Before the first Tuesday in November, Minnesota U.S. Senate candidate Al Franken has three primary messaging To-Dos to accomplish: 1) Wrestle the ethics issue to neutral; 2) Prove that Norm Coleman has been a Bush loyalist; and 3) Convince swing voters that Franken is an acceptable alternative.
In terms of countering ethics charges, Franken has been very active. A recent ad framed his own tax problems as an honest mistake, and then spotlighted charges about Senator Coleman’s allegedly shady Capitol Hill housing arrangement. A sequel ad employed a talking fish — perhaps a first in political advertising history — to tie his opponent to indicted Alaska Senator Ted Stevens and his merry band of gift-giving lobbyists.
As I’ve said before, Franken’s ads won’t make voters completely forget about his ethics problems, but they don’t have to. Franken’s intention with these ads is to get enough voters to the point of thinking “yeah, both candidates have imperfect ethics, so I have to decide based on something else.” If Franken can accomplish that, he still has a shot, because this is one of the best election years for Democrats in recent memory. I maintain Franken should have disarmed the tax mistakes by offering a prompt and thorough explanation, and sincere apology, but these ads are helping a bit.

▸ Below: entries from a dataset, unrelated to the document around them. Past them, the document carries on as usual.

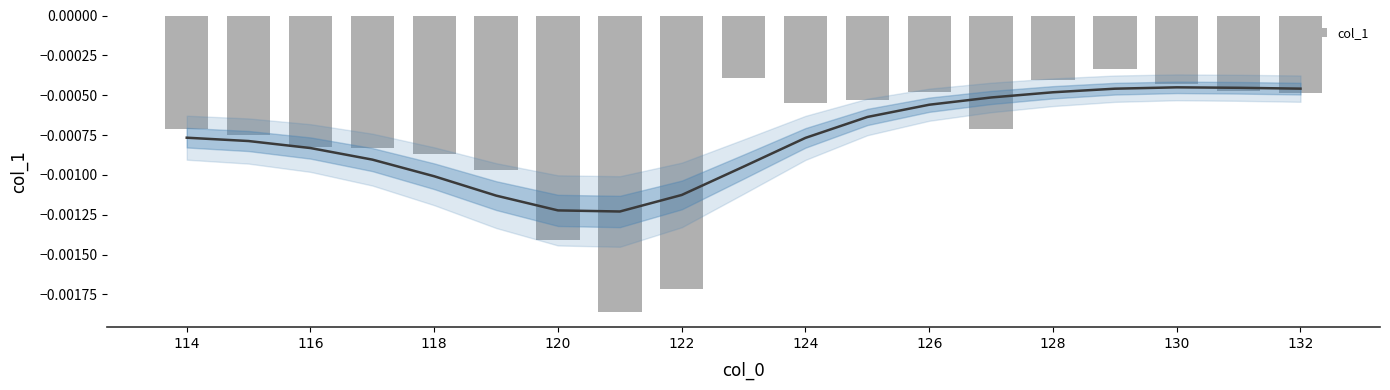

Are the bars horizontal?

No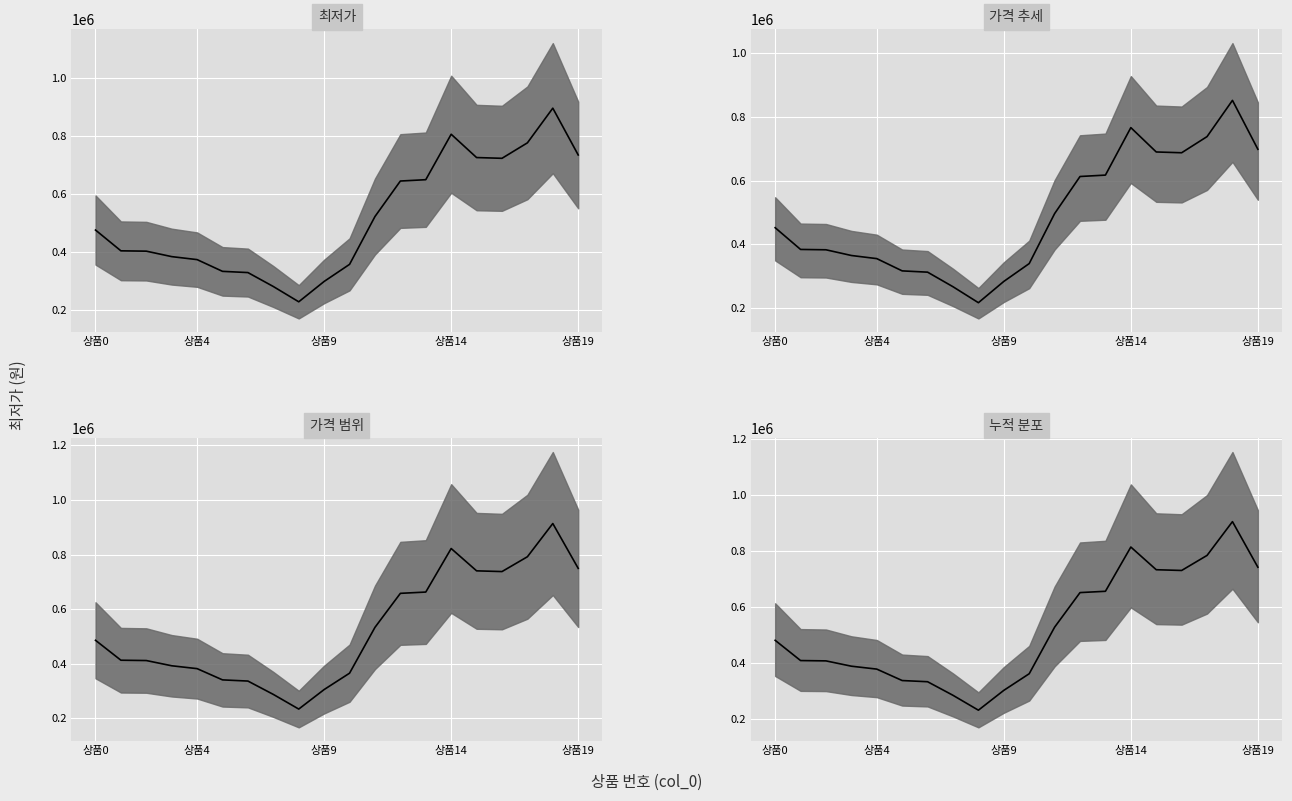

What is the difference between the maximum and minimum values?

673114.5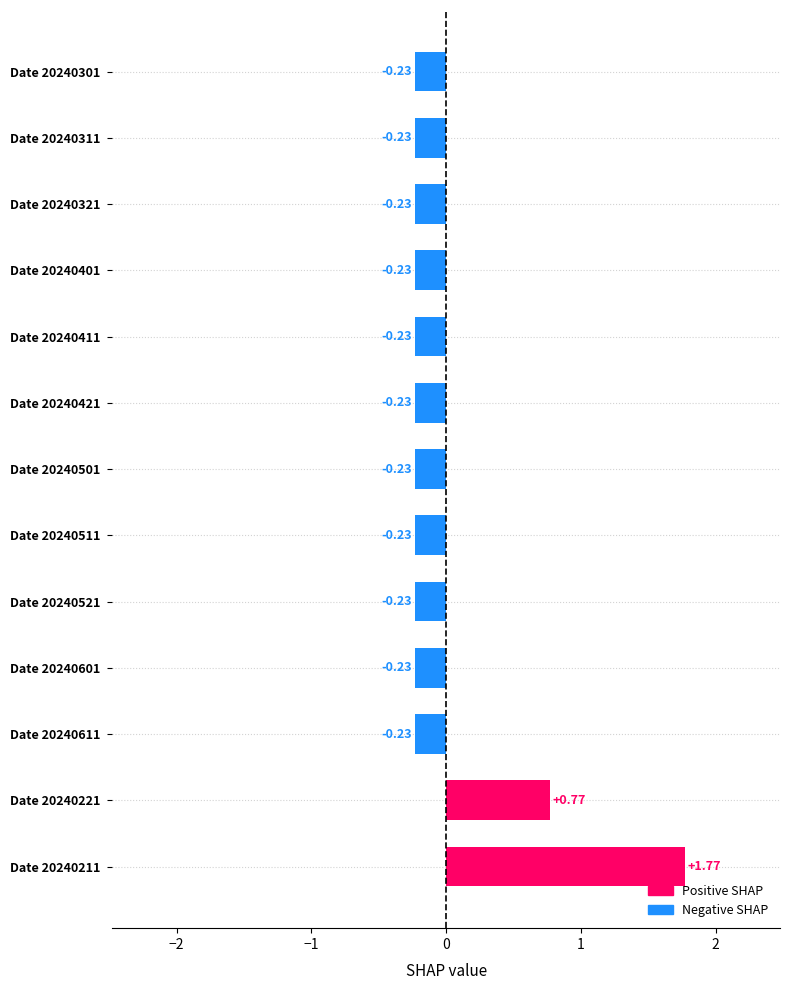

What is the sum of the values at Date 20240511 and Date 20240521?

-0.5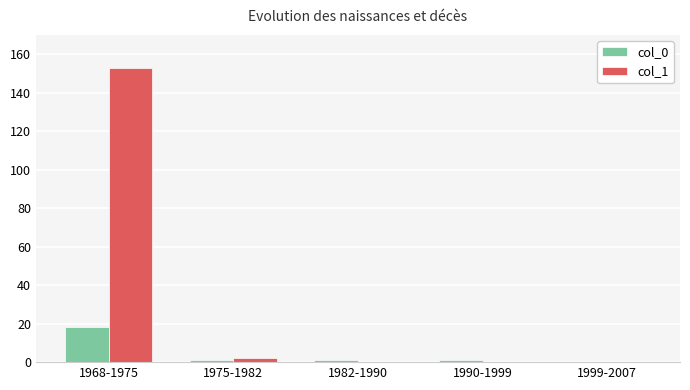

At which category is the sum across all series the highest?

1968-1975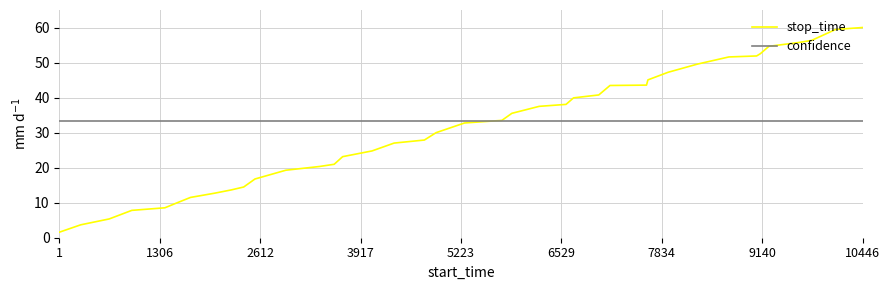

What is the greatest value displayed?

60.0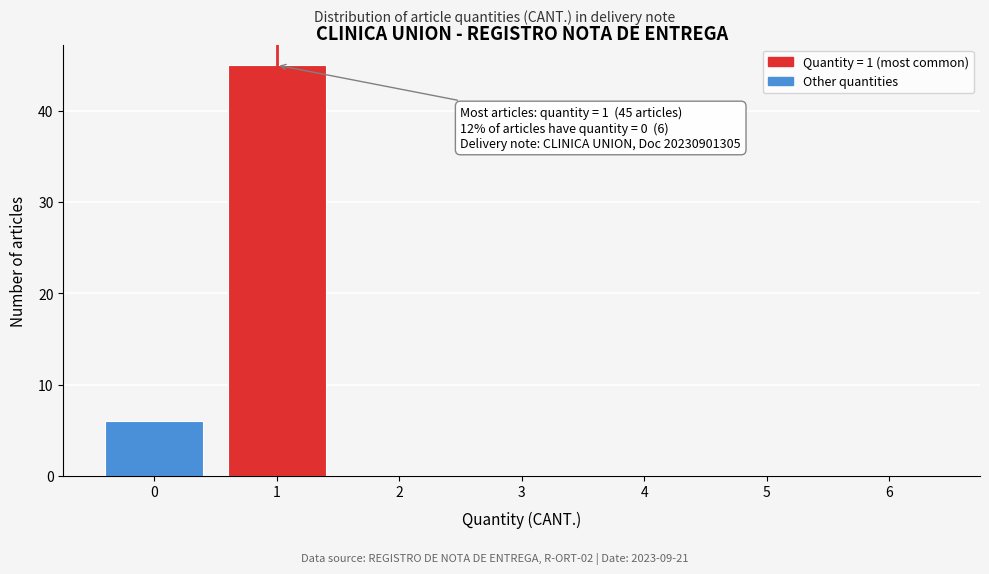

Over which range of the x-axis is the bar tallest?

0.5 to 1.5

Enter the second To-Do: Tying Bush to Coleman. Coleman’s centerpiece reelection argument is that he is “bringing people together to solve problems.” That is a faux non-partisan appeal to non-partisan swing voters. Franken needs to disarm Coleman’s claim by proving that Coleman has been in lockstep with the most unpopular and partisan Presidents of our times, something Franken does pretty well in his most recent ad:
Unlike most of Franken’s ads, this one is both strategic and unique enough to stand out in the sea of nearly identical cookie cutter political commercials washing into our family rooms. It’s just entertaining enough that it won’t get completely tuned out, and it may actually get discussed at the water cooler.
The third to-do – proving that Franken is an acceptable alternative — began early in the campaign, but the Frankenoids will need to close with some more soft stuff to sell the acceptability of Franken.
Franken’s got a long ways to go in less than two months, but he is finally on-track.